NEPC examines the potential effects of China’s plan to raise 1 trillion yuan—or $138 billion—in long-term bonds to invigorate its economy. We turn to Jennifer Appel, CFA, Senior Investment Director, Asset Allocation, to understand the implications of this debt issuance for investment portfolios.

1.What prompted this move by the Chinese government?

Chinese policymakers are attempting to stimulate the economy through funding aimed at supporting strategic initiatives. The bond issuance reinforces the government’s commitment to achieving a 5% growth rate this year, even as the economy battles weak consumer sentiment stemming from concerns over the real estate sector and ongoing geopolitical tensions.

Further, currency and equity market volatility in China have dampened investor interest in riskier Chinese assets, while bond yields have fallen, underscoring a flight-to-quality and preference for stability. Given these market dynamics, the government is likely looking to secure cheap long-term financing for strategic projects.

2. How do we expect this to impact the Chinese economy?

The effects of the bond issuance will take time to cascade through the economy and will be determined by where the bond proceeds are deployed. That said, the scale of the bond issuance is relatively small when compared to the size of the economy: one trillion yuan represents about 1% of China’s GDP.

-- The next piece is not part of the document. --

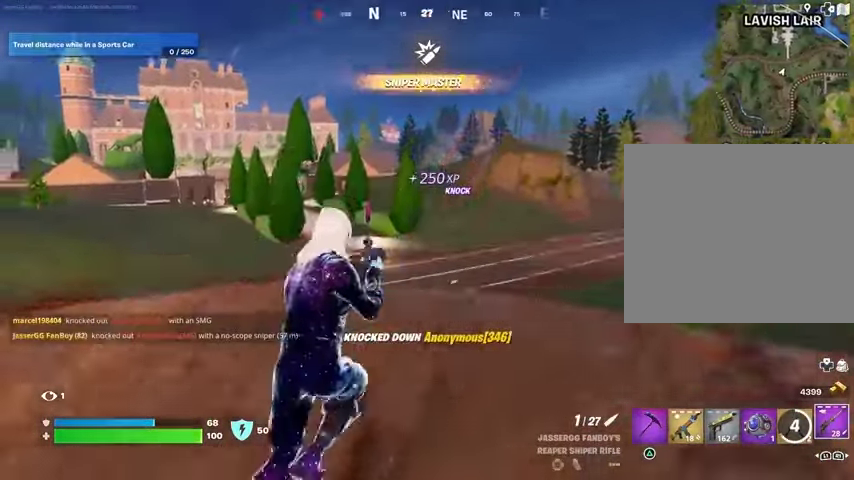
{"buttons": ["L2"], "left_stick": "down-right", "right_stick": "center", "events": [[100, "right_stick", "left"], [133, "left_stick", "center"], [267, "left_stick", "down-right"], [300, "right_stick", "down-right"], [433, "right_stick", "center"]]}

Despite its size, the announcement was received favorably by markets as it was perceived as a sign that the government is amenable to providing additional fiscal support.

3. There are concerns around a credit and real estate bubble in China. Does this add fuel to those concerns?

At the aggregate level, China’s debt-to-GDP ratio of ~280% is only modestly elevated relative to other large economies. However, certain sections of the economy—including property developers and local governments—remain more concerning as they are burdened with outsized debt loads relative to revenues. So far this year, borrowing restrictions from the top-down have resulted in a more muted pace of local government bond issuance, presenting a headwind for growth.

The one trillion yuan bond issuance will leverage the central government’s balance sheet: it represents ~3% of the roughly 30 trillion yuan in outstanding central government debt. The existing leverage on the central government balance sheet may help ease the burden on local governments.

4. Does this have a meaningful impact on China’s weight in market indexes?

No. Chinese assets represent a relatively small part of global capital markets and we do not believe the announced bond issuance will have a meaningful impact on the country’s weight in global indexes.

The most direct impact will be within emerging market debt; however, China’s weight within most diversified local currency debt indexes already meets the maximum level.

5. What is NEPC’s recommendation on Chinese debt and equity?

We continue to believe that investing in China offers an attractive total return opportunity and diversification benefits to a portfolio. We prefer equity relative to debt given the potential return upside associated with equity, and the relatively attractive equity and currency valuations at present.

That said, we expect volatility to persist amid continued geopolitical tensions and diverging macroeconomic conditions with the U.S., but we believe investors will be adequately compensated for the volatility profile over the long term.